Friday, November 23, 2007

Black Friday, part one

In the world of retail sales, the day after Thanksgiving is commonly referred to as "Black Friday." It's the day on which many retailers get into the positive, or "black ink," side of the accounting ledger, due to the post-Turkey Day shopping boom.

Here at SSTOL, we're dubbing today (and one week from today, also) "Black Friday" for a different reason. For the next two Comic Art Fridays, we're going to focus on the importance of black ink in the world of comic art.

Specifically, we're showcasing four recently commissioned works by one of our favorite inking specialists, artist par excellence Bob Almond. Bob was also gracious enough to consent to an e-mail interview about these projects, excerpts from which we'll include as we go along.

So, in the words of the Black-Eyed Peas (keeping the "black" theme going), "Let's get it started."

DC Comics artist Matthew Clark — he's drawn such acclaimed series as Batman and the Outsiders, Wonder Woman, and The Adventures of Superman — drew this lush, graceful pinup of Ms.
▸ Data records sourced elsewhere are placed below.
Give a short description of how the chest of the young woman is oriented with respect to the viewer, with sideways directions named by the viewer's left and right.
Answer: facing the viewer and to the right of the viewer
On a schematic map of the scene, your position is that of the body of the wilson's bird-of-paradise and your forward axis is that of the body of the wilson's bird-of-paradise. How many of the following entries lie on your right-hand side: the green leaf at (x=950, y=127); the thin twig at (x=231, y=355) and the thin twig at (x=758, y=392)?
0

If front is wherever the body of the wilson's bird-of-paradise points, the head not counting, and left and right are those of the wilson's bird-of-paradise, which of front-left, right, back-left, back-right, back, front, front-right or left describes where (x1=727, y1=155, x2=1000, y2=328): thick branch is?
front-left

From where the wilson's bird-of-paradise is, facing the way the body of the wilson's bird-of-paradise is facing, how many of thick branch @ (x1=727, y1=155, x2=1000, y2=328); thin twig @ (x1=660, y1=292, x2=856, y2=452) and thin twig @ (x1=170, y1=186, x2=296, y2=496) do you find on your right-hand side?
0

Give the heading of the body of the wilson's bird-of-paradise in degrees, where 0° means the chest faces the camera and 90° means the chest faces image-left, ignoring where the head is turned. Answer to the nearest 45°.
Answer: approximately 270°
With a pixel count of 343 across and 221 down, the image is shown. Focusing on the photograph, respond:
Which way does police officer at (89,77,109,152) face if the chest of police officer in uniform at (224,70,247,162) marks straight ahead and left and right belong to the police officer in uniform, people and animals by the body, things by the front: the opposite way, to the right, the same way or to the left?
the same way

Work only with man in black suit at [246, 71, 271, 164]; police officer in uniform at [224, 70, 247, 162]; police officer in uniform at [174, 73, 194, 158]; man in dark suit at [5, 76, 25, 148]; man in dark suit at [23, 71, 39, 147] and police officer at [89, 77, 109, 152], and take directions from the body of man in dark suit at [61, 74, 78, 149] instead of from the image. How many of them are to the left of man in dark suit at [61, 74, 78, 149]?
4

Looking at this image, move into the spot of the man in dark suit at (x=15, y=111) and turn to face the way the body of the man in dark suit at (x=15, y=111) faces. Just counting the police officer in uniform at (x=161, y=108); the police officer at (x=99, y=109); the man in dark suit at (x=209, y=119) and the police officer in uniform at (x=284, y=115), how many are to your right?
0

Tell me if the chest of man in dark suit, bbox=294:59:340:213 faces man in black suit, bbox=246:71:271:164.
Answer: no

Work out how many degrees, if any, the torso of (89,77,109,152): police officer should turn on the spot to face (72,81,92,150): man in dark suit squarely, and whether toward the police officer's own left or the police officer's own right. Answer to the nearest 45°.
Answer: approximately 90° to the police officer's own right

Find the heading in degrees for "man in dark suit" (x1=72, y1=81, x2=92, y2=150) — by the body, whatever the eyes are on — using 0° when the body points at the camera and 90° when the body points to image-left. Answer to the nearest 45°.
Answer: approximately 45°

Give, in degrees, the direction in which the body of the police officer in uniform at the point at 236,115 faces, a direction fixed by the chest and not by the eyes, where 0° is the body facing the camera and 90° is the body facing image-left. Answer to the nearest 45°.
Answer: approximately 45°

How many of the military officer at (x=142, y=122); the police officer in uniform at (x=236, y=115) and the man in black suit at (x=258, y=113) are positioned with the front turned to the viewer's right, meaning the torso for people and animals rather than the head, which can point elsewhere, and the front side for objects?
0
Marvel on a commission earlier this year.

Here's the same drawing, after embellishment in ink by Bob Almond.

Comic Art Friday asked Bob:
What challenges do you face in inking an artist with a fine line like Matthew Clark's? Are there artists whose line is less or more difficult for you to interpret, and if so, why?
Mr. Almond replied:
Some pencilers are very careful to include all line weights in their drawing; some others, not so much. Matthew fits into the former category. It was very clear that he was implying that many of the lines would be super-thin; in fact, I could barely make out some of those lines (they didn't show up in my photocopy of the pencils). But I love the extreme range and delicate approach to the work.

Some artists fit in the latter category, so you don't always know what they're looking for. It means that, as the inker, I need to structure the line weights as I see fit.

I enjoy both approaches. The first is a challenge to try to simulate the graphite lines in ink, to capture what the artist intends, while the second group allows me freedom to try different things.
The other single-character pinup in this quartet of commissions was this Wonder Woman sketch by Brazilian artist Al Rio. As mentioned previously on Comic Art Friday, this was Al's preliminary drawing for his contribution to Wonder Woman Day 2007, a benefit for women's shelters and domestic violence awareness.

Bob Almond finished Rio's sketch in ink, resulting in the pinup you see below.

Bob and I have done nearly two dozen commission projects together. At various times, we've had occasion to discuss the raw materials involved — in particular, the widely varying grades of art paper used by different pencilers. I asked Bob:
Talk a little about the challenge of inking on different types of art board — a moving target that an inker constantly faces.
Here's Mr. Almond's take:
I rarely have a problem with lesser-quality boards since I don't use quills much at all, and bleeding is a factor mostly with pen usage.

Sometimes, the pencils won't erase well off the finished work (but the ink, sadly, will). And if I need to use a frisket sheet to cover up areas while I spatter ink over other selected areas, sometimes when I lift the 'low-tack' sheet, it will lift some of the artwork with it.

All you can do is be prepared, and roll with the punches.
We'll feature two more projects from the Almond inkwell, along with more commentary from Bob, next week.

That's your Comic Art "Black Friday." If you're headed to your nearby mall or Mart (either Wal- or K-) today, be careful out there. Those bargain hunters can be bull-goose loco.